• EXTRAIT DU TEXTE:

******

C'est au juge a quo qu'il appartient de déterminer quelle disposition s'applique au litige. La question de savoir si l'article 140, alinéa 1er, précité du C.I.R. 1992 est ou non d'application à la cause portée devant la Cour d'appel de Liège est et doit rester étrangère au débat.
Sur la première branche de la question préjudicielle B.3. Dans la première branche de la question, le juge a quo interroge la Cour sur la compatibilité avec les articles 10 et 11 de la Constitution de l'article 140, alinéa 1er, du C.I.R. 1992 en ce qu'il accorde à un seul des deux concubins cohabitants le bénéfice de l'avantage fiscal pour enfants à charge, à l'exclusion complète ou même partielle de l'autre, alors que les enfants sont communs et que le critère légal de la détermination du bénéficiaire de l'avantage, à savoir la direction du ménage, peut être rempli par les deux contribuables.
B.4.1. L'article 136 du C.I.R. 1992, auquel renvoie l'article 140 du C.I.R. 1992, dispose comme suit : « Sont considérés comme étant à charge des conjoints ou des isolés, à condition qu'ils fassent partie de leur ménage au 1er janvier de l'exercice d'imposition et qu'ils n'aient pas bénéficié personnellement, pendant la période imposable, de ressources d'un montant net supérieur à 60.000 francs : 1° leurs enfants; [...]" Considérés comme fiscalement à charge, les enfants ouvrent le droit à une majoration de la quotité du revenu exemptée d'impôt conformément aux modalités arrêtées aux articles 132 et 133 du C.I.R. 1992.
B.4.2. S'agissant des couples mariés, l'article 134, alinéa 2, du C.I.R. 1992 dispose que "les majorations visées aux articles 132 et 133, 2° et 3°, [majorations pour charges de famille] sont ensuite imputées par priorité sur la part du revenu de celui des conjoints qui a les revenus professionnels les plus élevés. Lorsque cette part du revenu est inférieure au total desdites majorations, le solde est imputé sur l'autre part du revenu".

******

• DONNÉES FOURNIES:

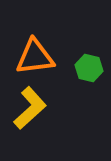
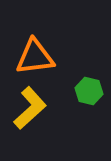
green hexagon: moved 23 px down
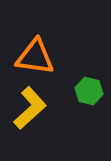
orange triangle: rotated 15 degrees clockwise
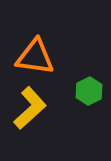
green hexagon: rotated 20 degrees clockwise
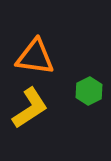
yellow L-shape: rotated 9 degrees clockwise
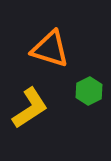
orange triangle: moved 15 px right, 8 px up; rotated 9 degrees clockwise
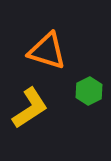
orange triangle: moved 3 px left, 2 px down
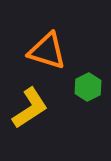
green hexagon: moved 1 px left, 4 px up
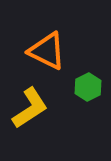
orange triangle: rotated 9 degrees clockwise
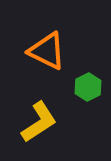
yellow L-shape: moved 9 px right, 14 px down
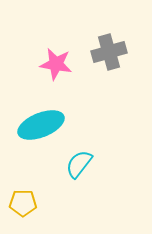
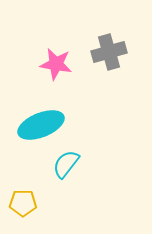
cyan semicircle: moved 13 px left
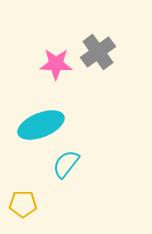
gray cross: moved 11 px left; rotated 20 degrees counterclockwise
pink star: rotated 8 degrees counterclockwise
yellow pentagon: moved 1 px down
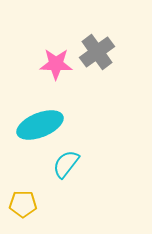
gray cross: moved 1 px left
cyan ellipse: moved 1 px left
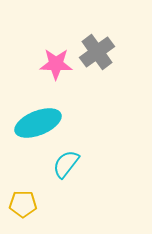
cyan ellipse: moved 2 px left, 2 px up
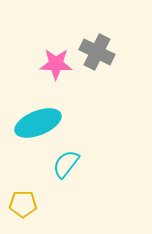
gray cross: rotated 28 degrees counterclockwise
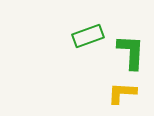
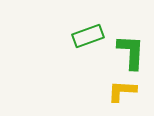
yellow L-shape: moved 2 px up
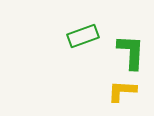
green rectangle: moved 5 px left
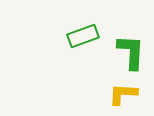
yellow L-shape: moved 1 px right, 3 px down
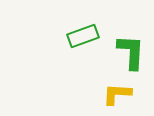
yellow L-shape: moved 6 px left
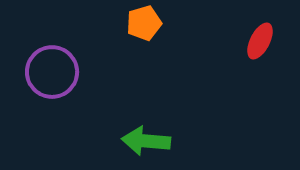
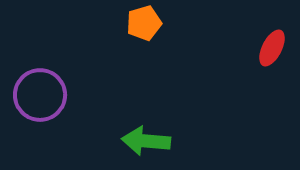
red ellipse: moved 12 px right, 7 px down
purple circle: moved 12 px left, 23 px down
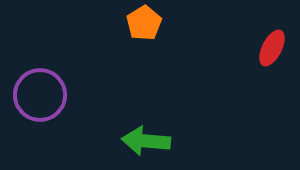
orange pentagon: rotated 16 degrees counterclockwise
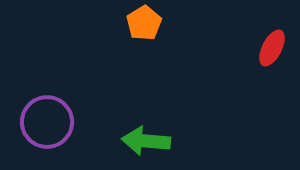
purple circle: moved 7 px right, 27 px down
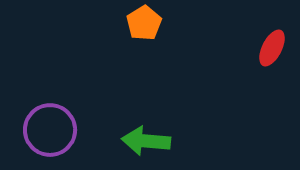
purple circle: moved 3 px right, 8 px down
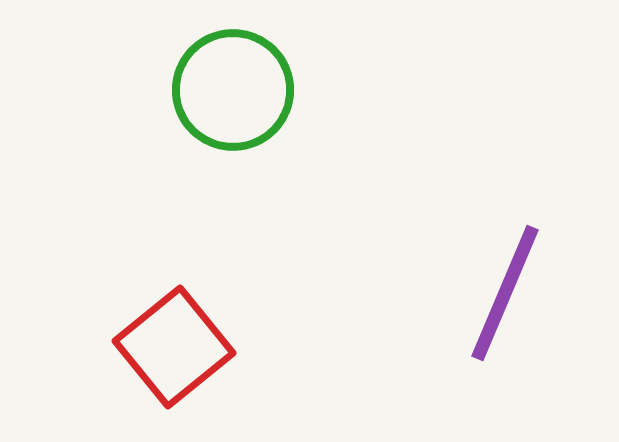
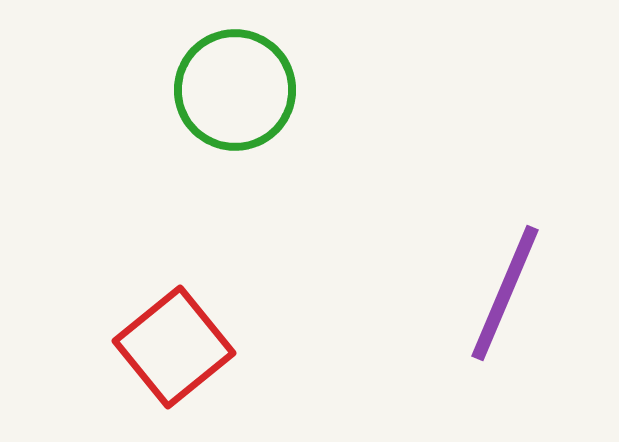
green circle: moved 2 px right
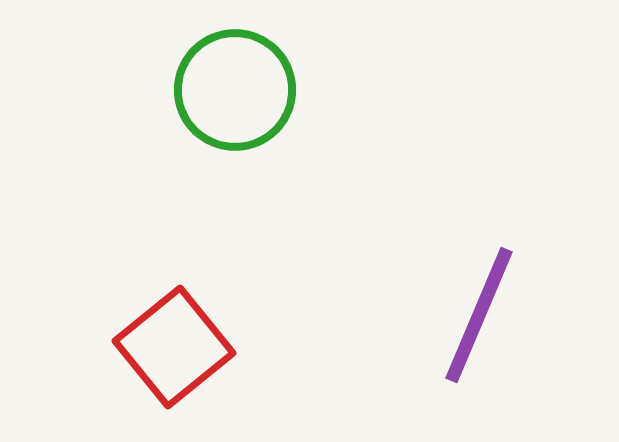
purple line: moved 26 px left, 22 px down
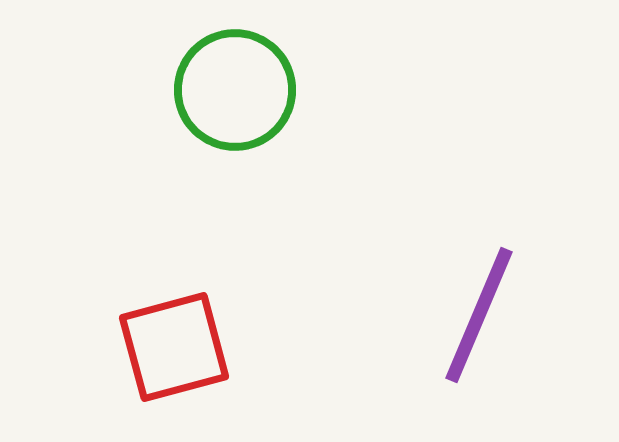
red square: rotated 24 degrees clockwise
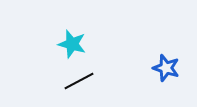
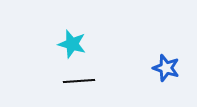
black line: rotated 24 degrees clockwise
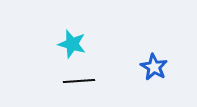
blue star: moved 12 px left, 1 px up; rotated 12 degrees clockwise
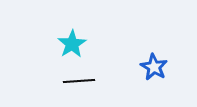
cyan star: rotated 24 degrees clockwise
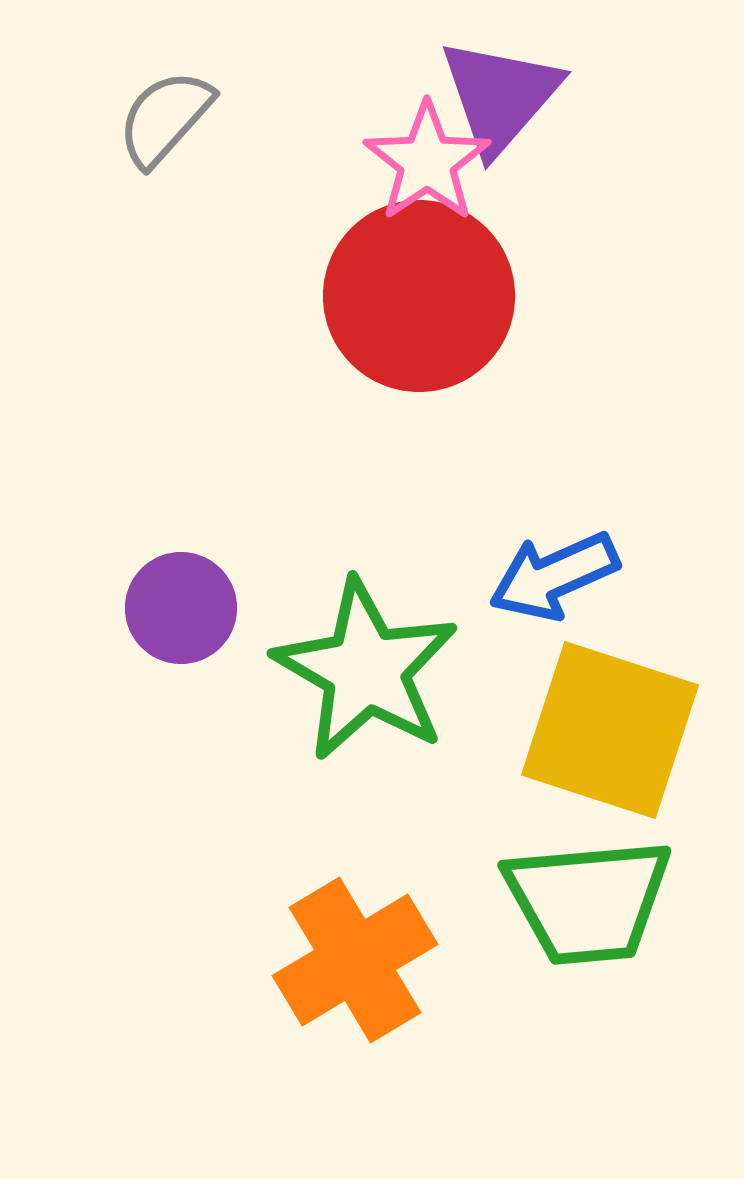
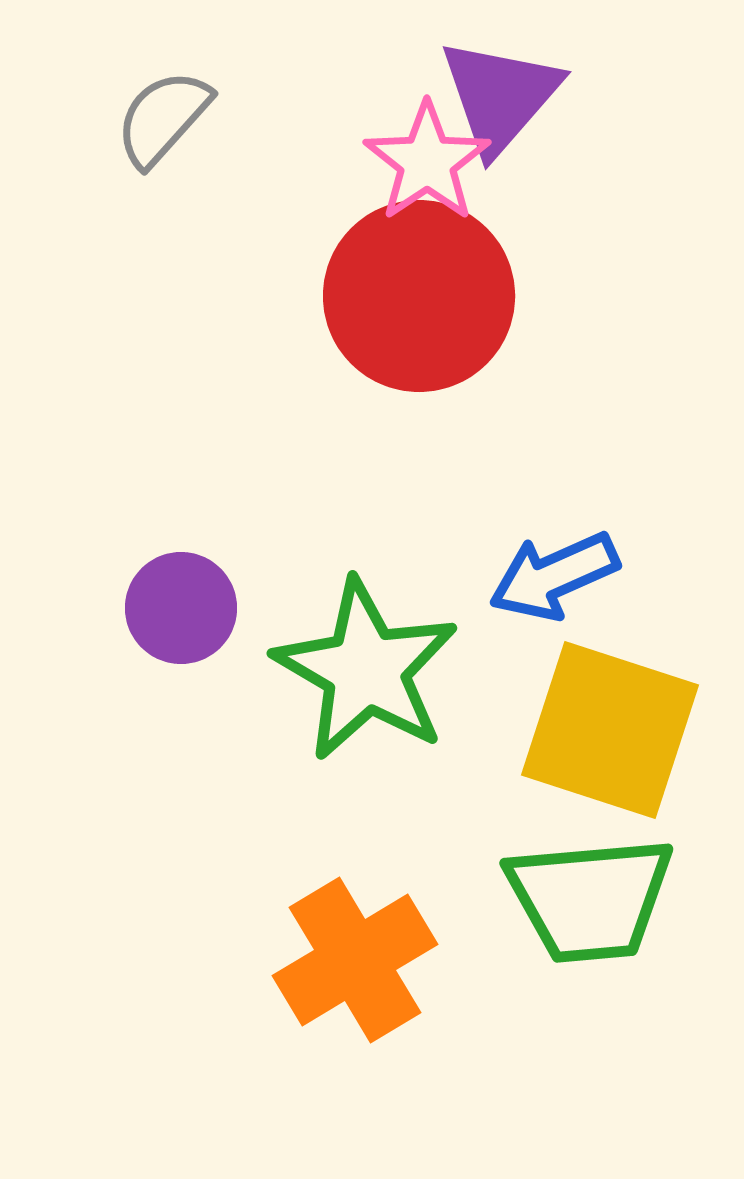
gray semicircle: moved 2 px left
green trapezoid: moved 2 px right, 2 px up
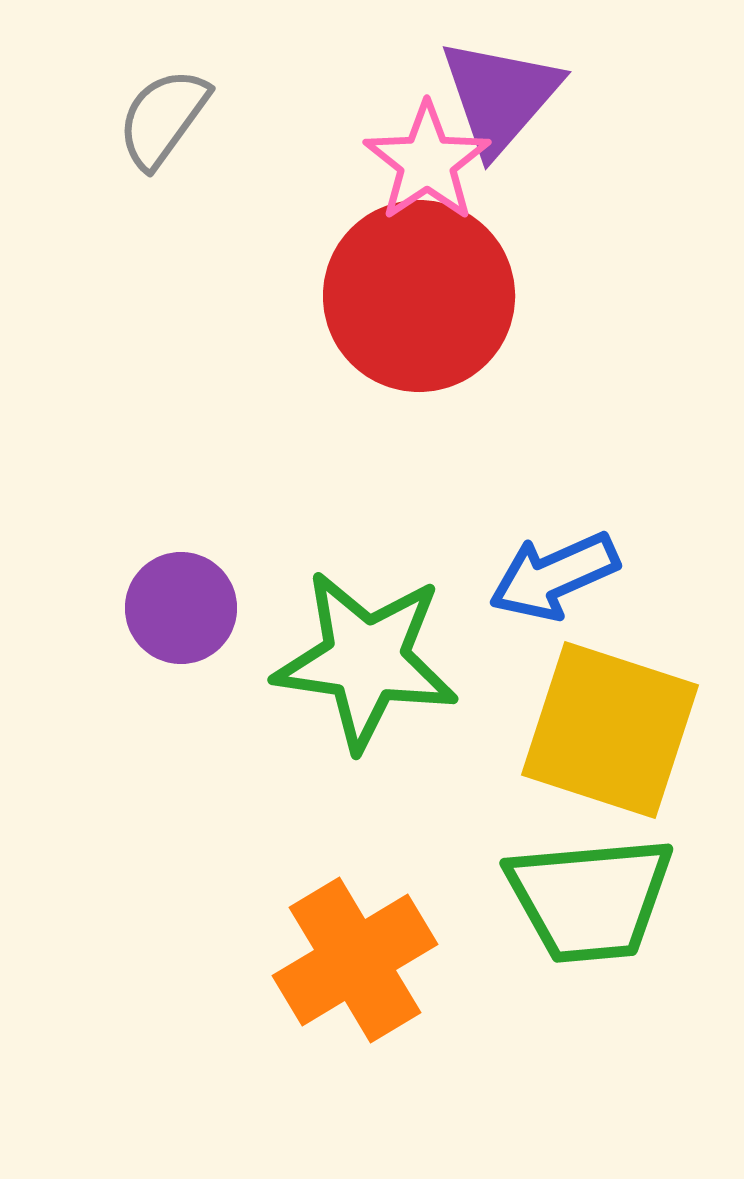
gray semicircle: rotated 6 degrees counterclockwise
green star: moved 10 px up; rotated 22 degrees counterclockwise
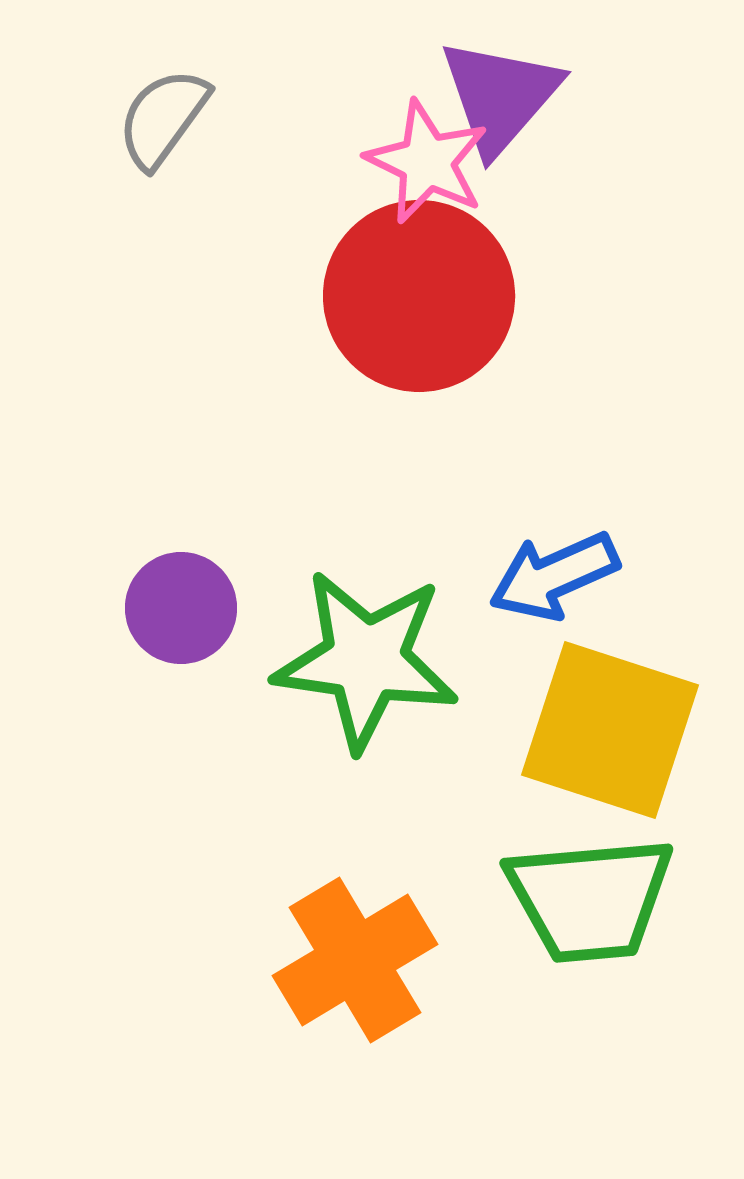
pink star: rotated 12 degrees counterclockwise
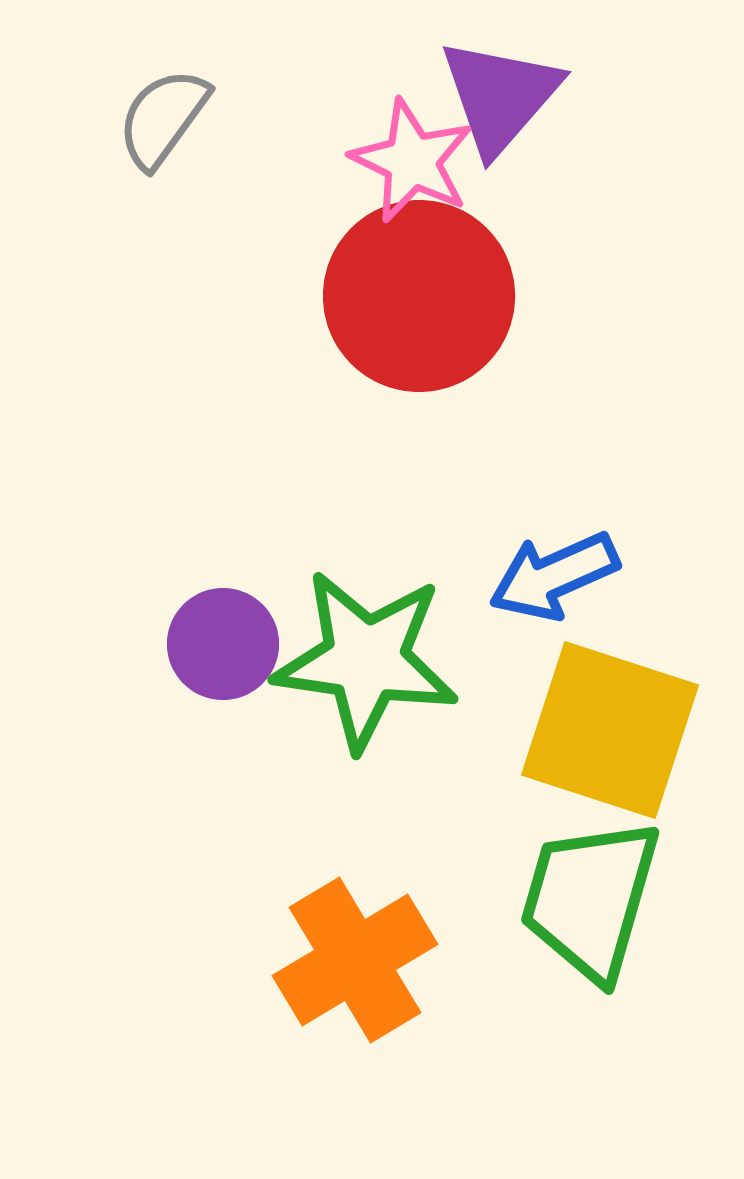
pink star: moved 15 px left, 1 px up
purple circle: moved 42 px right, 36 px down
green trapezoid: rotated 111 degrees clockwise
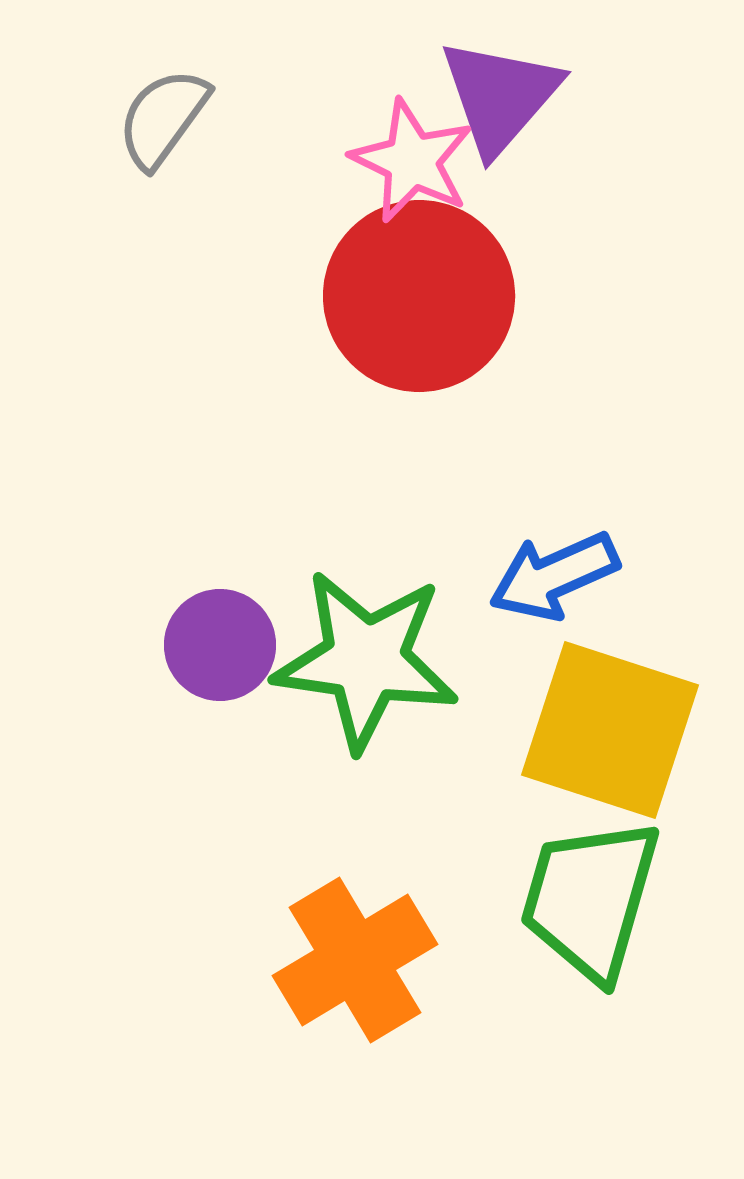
purple circle: moved 3 px left, 1 px down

******

• TÂCHES À RÉALISER:
a: Pour chacune des affirmations suivantes, dites par oui ou par non si elle concorde avec l'extrait sur l'avantage fiscal pour enfants à charge, et citez textuellement les mots de l'extrait qui tranchent. (i) L'article 136 du C.I.R. 1992 exige que la personne à charge n'ait pas disposé de ressources nettes supérieures à 60.000 francs pendant la période imposable. (ii) Chez les couples mariés, les majorations pour charges de famille sont imputées en priorité sur la part du conjoint aux revenus professionnels les moins élevés. (iii) La Cour doit examiner si l'article 140, alinéa 1er, s'applique à l'affaire pendante devant la Cour d'appel de Liège.
b: Poursuivez l'extrait sur l'avantage fiscal pour enfants à charge après sa dernière phrase.

• RÉPONSES DANS L'ORDRE:
a:
(i) Oui : « qu'ils n'aient pas bénéficié personnellement, pendant la période imposable, de ressources d'un montant net supérieur à 60.000 francs ».
(ii) Non : « imputées par priorité sur la part du revenu de celui des conjoints qui a les revenus professionnels les plus élevés ».
(iii) Non : « est et doit rester étrangère au débat ».

b:
B.4.3. S'agissant des concubins cohabitants considérés fiscalement comme des "isolés", toutes les majorations du montant de base de la quotité du revenu exemptée d'impôt auxquelles peut prétendre le contribuable sont, aux termes de l'article 131, 1°, du C.I.R. 1992, additionnées au montant de base de 165.000 francs, le résultat de cette addition constituant la quotité du revenu exemptée.
L'article 140, alinéa 1er, du C.I.R. 1992, appliqué aux concubins cohabitants ayant à charge des enfants communs, apporte à la règle énoncée ci-dessus un tempérament puisqu'il en résulte que seul le concubin assurant la direction du ménage a droit à la majoration de la quotité exemptée pour charge d'enfants.
B.5. Il résulte de ceci que, sous réserve du critère retenu pour déterminer lequel des conjoints, d'une part, ou des concubins, d'autre part, pourra bénéficier de l'avantage fiscal, la solution retenue par le législateur pour les concubins cohabitants est la même que celle applicable aux couples mariés, à savoir l'imputation à un seul des conjoints ou des concubins du bénéfice de l'avantage pour enfants à charge.
Dès lors que le choix a été opéré par le législateur de n'accorder le bénéfice de l'avantage qu'à un seul contribuable, qu'il soit marié ou non, toute autre solution en faveur des concubins cohabitants taxés au taux isolé au motif que le critère légal de détermination du bénéficiaire de l'avantage peut, en soi, être rempli par les deux contribuables serait discriminatoire par rapport à la situation des couples mariés et par rapport aux autres contribuables isolés.
B.6. En sa première branche, la question préjudicielle appelle une réponse négative.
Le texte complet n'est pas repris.